_What you will do_
Write out the part of the passage on TSG101 and its laboratory methods that begins with the words containing "Organization of TSG101" and ends with "regions encoded ...", copying it exactly.

_Passage_
Organization of TSG101 and deletion mutant derivatives. At the top is depicted the domain organization of WT TSG101. Numbers denote amino acid positions. The location of the TYN motif eliminated by the TYN mutation is indicated. The regions encoded ...

Cell culture, transfections, radioimmunoprecipitation, Western blotting, and EM analysis.

HeLa cells were maintained in culture and were transfected with the calcium phosphate method as described (18). Transfections were performed in six-well dishes plated at 4 × 105 cells/well. Methods used for metabolic labeling of transfected cells, preparation of cell and viral lysates, immunoprecipitation analysis, and Western blotting have been reported previously (18, 28). HIV-1 proteins were immunoprecipitated with purified Ig derived from AIDS patients (anti-HIV Ig); Western blotting was performed with HIV neutralizing serum (both obtained from the NIH AIDS Research and Reference Reagent Program). Anti-HA was obtained from Sigma (St. Louis, Mo.). MLV Gag was immunoprecipitated with goat anti-Raucher MLV p30 (ViroMed Biosafety Laboratories, Camden, N.J.). Electron microscopy (EM) was performed as previously described (18).

Confocal microscopy.

_Extracted entries_
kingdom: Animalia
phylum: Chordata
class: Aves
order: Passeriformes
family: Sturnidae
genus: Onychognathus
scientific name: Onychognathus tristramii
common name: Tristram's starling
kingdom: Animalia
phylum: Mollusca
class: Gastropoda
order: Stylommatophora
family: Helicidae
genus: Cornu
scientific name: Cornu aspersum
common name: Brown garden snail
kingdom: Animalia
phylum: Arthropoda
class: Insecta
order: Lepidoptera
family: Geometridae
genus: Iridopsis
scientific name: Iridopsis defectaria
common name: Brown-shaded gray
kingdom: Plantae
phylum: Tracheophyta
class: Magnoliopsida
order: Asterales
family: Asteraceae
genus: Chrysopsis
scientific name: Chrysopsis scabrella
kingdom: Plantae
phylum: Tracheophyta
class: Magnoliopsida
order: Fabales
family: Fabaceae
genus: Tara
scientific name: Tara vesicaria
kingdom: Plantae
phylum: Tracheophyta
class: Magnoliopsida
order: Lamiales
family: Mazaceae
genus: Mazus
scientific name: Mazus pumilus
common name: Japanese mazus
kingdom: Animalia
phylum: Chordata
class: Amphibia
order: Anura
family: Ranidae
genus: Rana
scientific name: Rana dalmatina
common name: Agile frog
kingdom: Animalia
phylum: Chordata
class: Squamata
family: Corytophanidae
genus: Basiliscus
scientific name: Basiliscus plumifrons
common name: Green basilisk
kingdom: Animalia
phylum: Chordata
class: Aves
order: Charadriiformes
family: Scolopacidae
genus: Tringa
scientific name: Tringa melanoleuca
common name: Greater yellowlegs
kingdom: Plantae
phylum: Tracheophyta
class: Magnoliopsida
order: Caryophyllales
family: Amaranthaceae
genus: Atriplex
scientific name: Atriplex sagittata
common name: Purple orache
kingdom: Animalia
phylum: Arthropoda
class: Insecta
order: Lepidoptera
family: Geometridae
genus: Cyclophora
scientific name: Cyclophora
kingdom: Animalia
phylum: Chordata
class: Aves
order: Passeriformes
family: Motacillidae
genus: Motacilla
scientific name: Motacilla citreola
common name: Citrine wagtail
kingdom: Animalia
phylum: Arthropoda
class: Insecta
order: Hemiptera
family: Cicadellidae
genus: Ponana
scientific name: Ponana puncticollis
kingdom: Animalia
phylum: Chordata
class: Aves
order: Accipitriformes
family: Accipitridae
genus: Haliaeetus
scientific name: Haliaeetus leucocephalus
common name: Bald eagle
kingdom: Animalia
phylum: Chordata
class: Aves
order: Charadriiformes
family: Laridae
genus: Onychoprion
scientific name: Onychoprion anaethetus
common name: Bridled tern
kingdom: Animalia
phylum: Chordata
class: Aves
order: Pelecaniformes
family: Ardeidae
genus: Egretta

_Task response_
Organization of TSG101 and deletion mutant derivatives. At the top is depicted the domain organization of WT TSG101. Numbers denote amino acid positions. The location of the TYN motif eliminated by the TYN mutation is indicated. The regions encoded ...